Critical Materials Institute Uses 3D Metal Printer To Push For Rare Earth Magnet Substitutes

Can 3D-Printed Magnets Replace Rare Earth Magnets?

Additive manufacturing can turn everyday magnetic material into alternatives for expansive rare-earth magnets.

Stephen Mraz, Machine Design

Engineers at the Ames Laboratory’s Critical Materials Institute used laser 3D metal printing to turn permanent magnet material into an economical alternative to more expensive rare-earth neodymium iron boron (NdFeB) magnets. The researchers experimented with magnets 3D printed from different combinations of cobalt, iron, copper, and cerium (a less-expensive, more-plentiful rare earth material than neodymium). The researchers produced a range of compositions in samples that were printed using a 3D laser metal printer.

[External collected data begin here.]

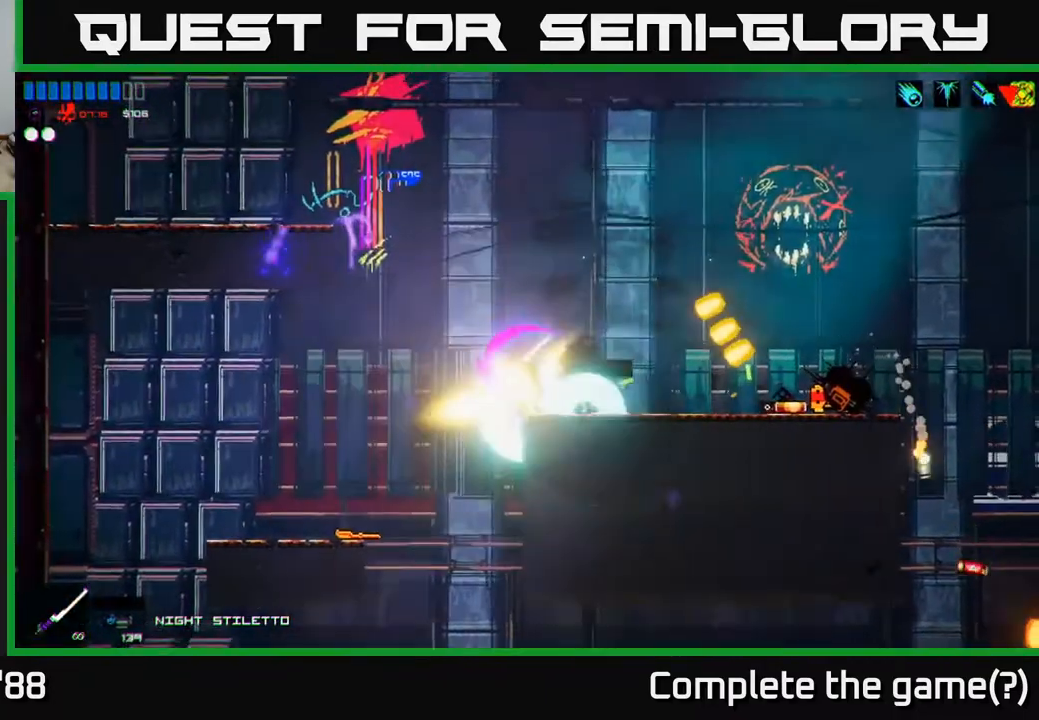
{"buttons": [], "left_stick": "right", "right_stick": "right", "events": [[100, "right_stick", "up"], [150, "left_stick", "up-right"], [233, "right_stick", "up-right"], [317, "A", "up"], [350, "left_stick", "right"], [483, "right_stick", "right"]]}
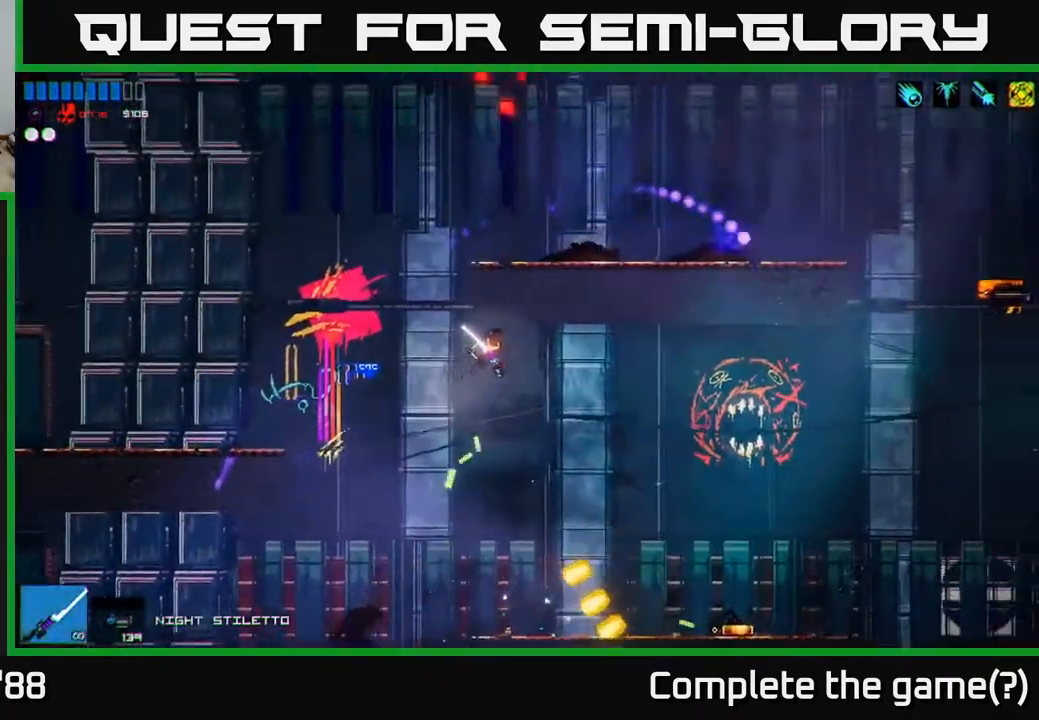
{"buttons": [], "left_stick": "right", "right_stick": "right", "events": []}
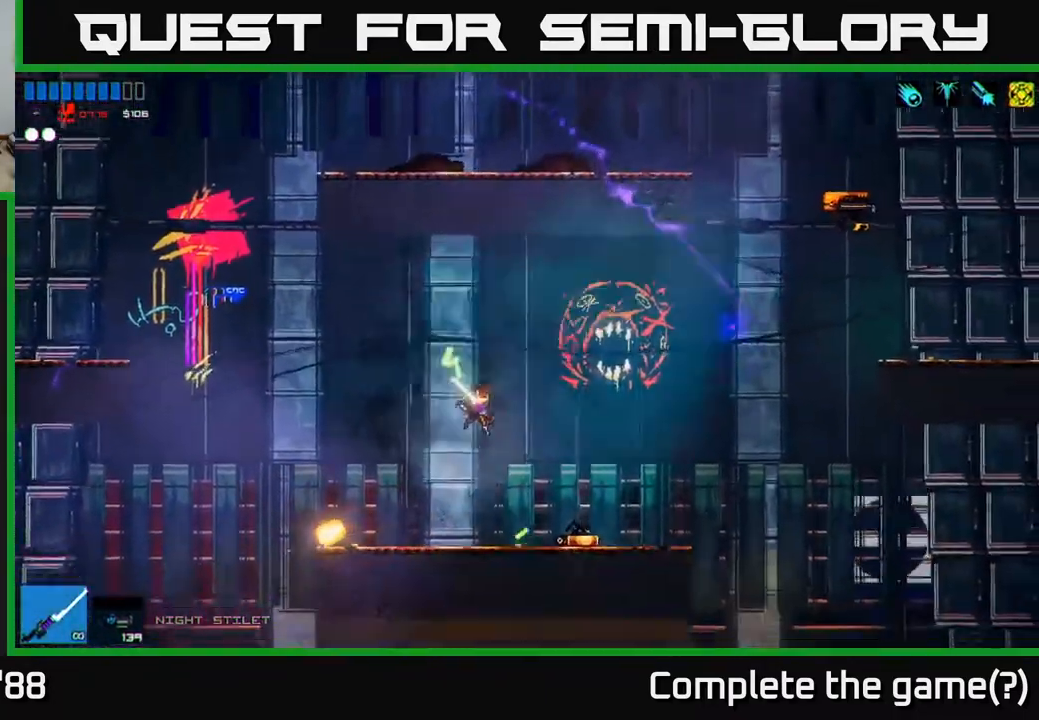
{"buttons": [], "left_stick": "right", "right_stick": "up-right", "events": [[233, "right_stick", "up-right"], [300, "A", "down"], [500, "A", "up"]]}
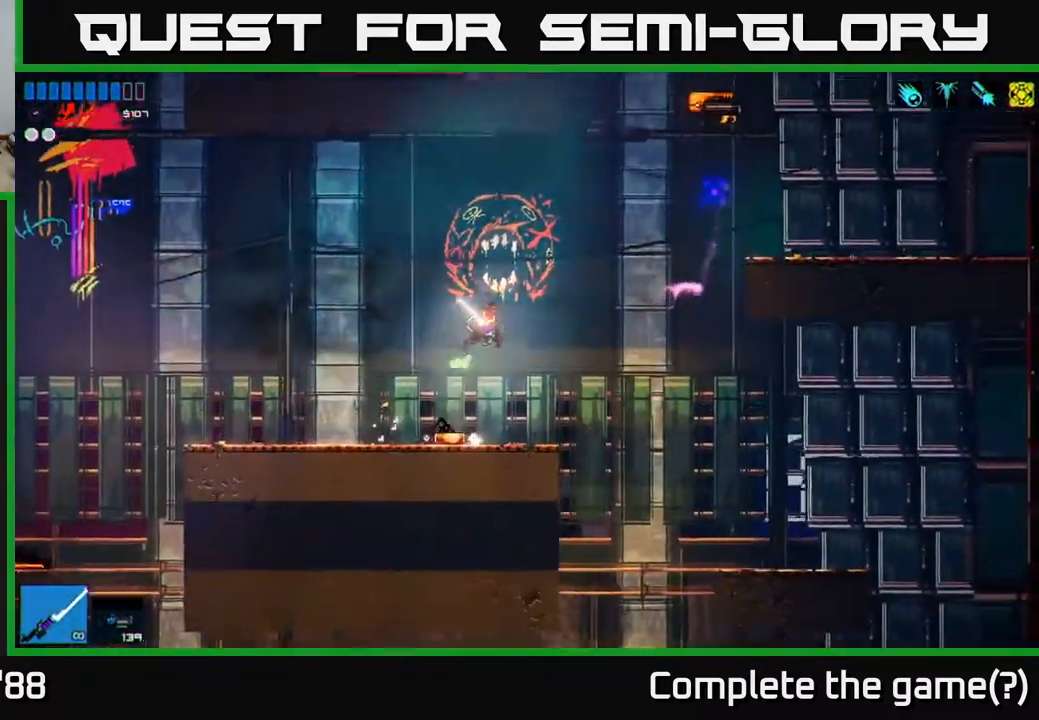
{"buttons": [], "left_stick": "center", "right_stick": "up-right", "events": [[100, "A", "down"], [250, "R2", "down"], [333, "A", "up"], [450, "R2", "up"], [483, "left_stick", "center"]]}
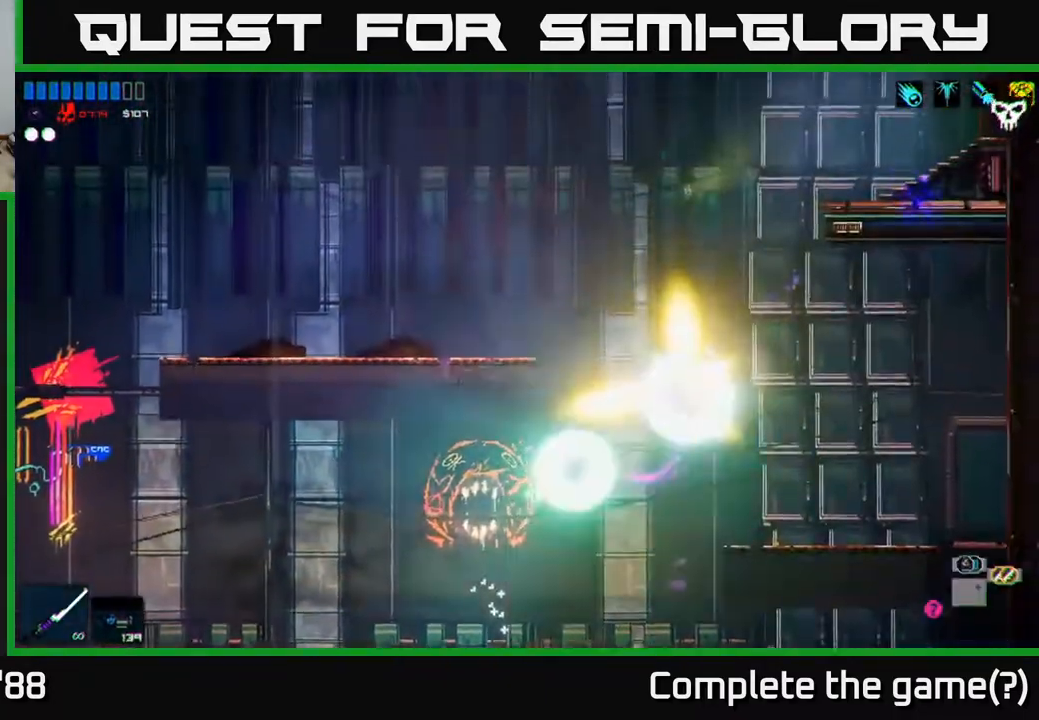
{"buttons": [], "left_stick": "left", "right_stick": "up-right", "events": [[33, "left_stick", "left"]]}
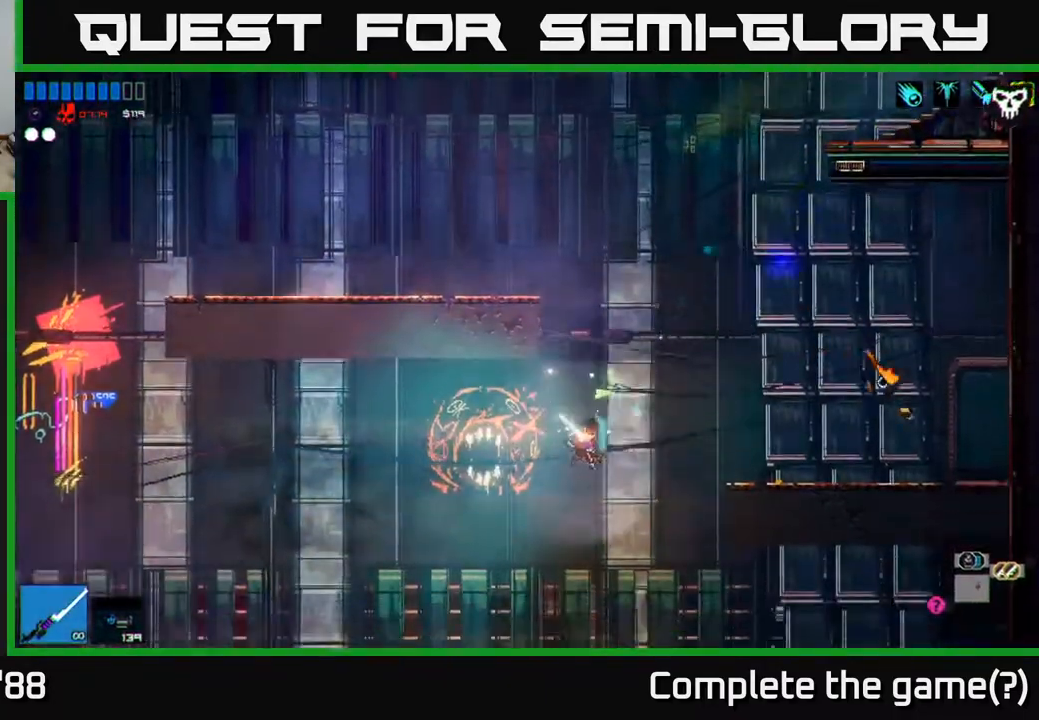
{"buttons": [], "left_stick": "left", "right_stick": "up-right", "events": []}
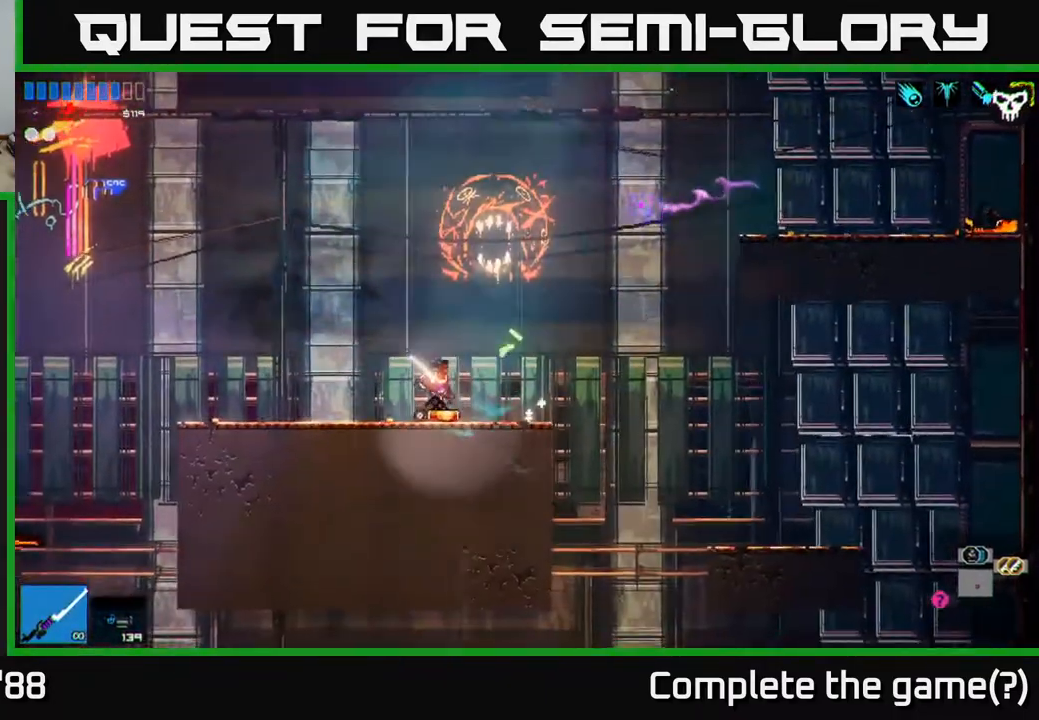
{"buttons": [], "left_stick": "left", "right_stick": "left", "events": [[100, "right_stick", "up-left"], [300, "right_stick", "left"]]}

“The ceria-based alloy was a known magnetic material, but we wanted to revisit it to see if we could find exceptional magnetic properties,” says CMI scientist Ryan Ott. “With four elements, there is a vast number of compositions to explore, and3D printing greatly accelerates the search process.”

“It is very challenging to use laser printing to identify potential permanent magnet phases for bulk materials because of the need to develop the necessary microstructure,” says CMI scientist Ikenna Nlebedim. “But this research shows that additive manufacturing can be used to rapidly and economically identifying promising permanent magnet alloys.”